Data for this exercise: Begin

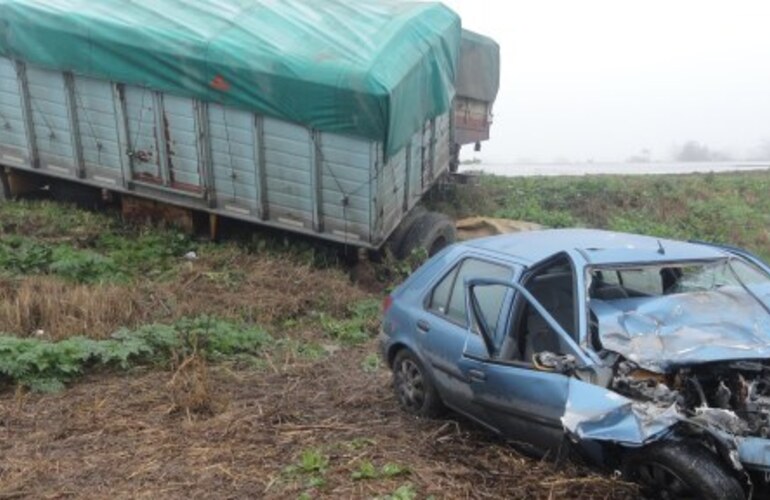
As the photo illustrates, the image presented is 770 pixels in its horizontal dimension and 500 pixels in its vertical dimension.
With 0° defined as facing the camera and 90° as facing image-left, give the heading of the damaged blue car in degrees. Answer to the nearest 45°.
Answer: approximately 315°

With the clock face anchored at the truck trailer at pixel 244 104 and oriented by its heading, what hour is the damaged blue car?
The damaged blue car is roughly at 1 o'clock from the truck trailer.

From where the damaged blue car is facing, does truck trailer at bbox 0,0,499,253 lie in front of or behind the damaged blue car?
behind

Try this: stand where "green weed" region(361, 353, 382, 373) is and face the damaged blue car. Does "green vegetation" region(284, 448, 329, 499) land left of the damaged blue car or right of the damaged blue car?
right

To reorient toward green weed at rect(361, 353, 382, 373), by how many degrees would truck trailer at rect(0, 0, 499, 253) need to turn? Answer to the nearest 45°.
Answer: approximately 45° to its right
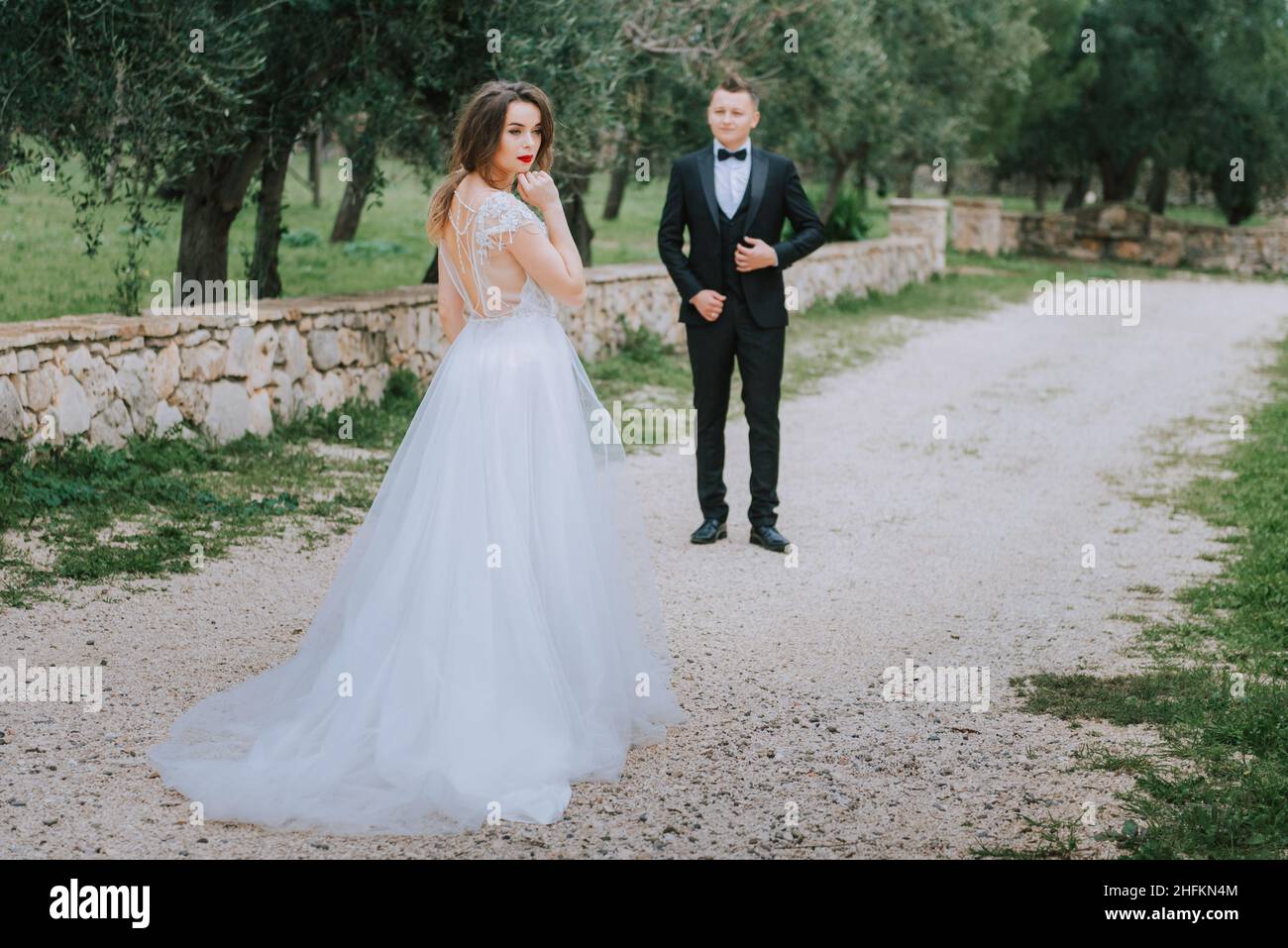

Data for this exercise: End

Rewrite all the records above, substituting "green plant" for every "green weed" and changing nothing else. Leave the pictures out of your version.

- **Answer space**:
As the photo illustrates, the image presented is 770 pixels in its horizontal dimension and 500 pixels in its vertical dimension.
With 0° defined as facing the camera and 90° as facing image-left, give the heading of the damaged blue car in degrees. Answer to the nearest 45°.
Answer: approximately 315°

With the clock face anchored at the truck trailer at pixel 244 104 and oriented by its heading, what hour is the damaged blue car?
The damaged blue car is roughly at 1 o'clock from the truck trailer.

From where the damaged blue car is facing, does truck trailer at bbox 0,0,499,253 lie in front of or behind the damaged blue car?
behind

Try this: stand where "green plant" region(361, 353, 382, 373) is and face the damaged blue car. Does "green vegetation" region(284, 448, 329, 499) land left of the damaged blue car or right of the damaged blue car?
right

To reorient toward green plant at rect(361, 353, 382, 373), by how many degrees would truck trailer at rect(0, 0, 499, 253) need to turn? Answer to the nearest 45°.
Answer: approximately 45° to its right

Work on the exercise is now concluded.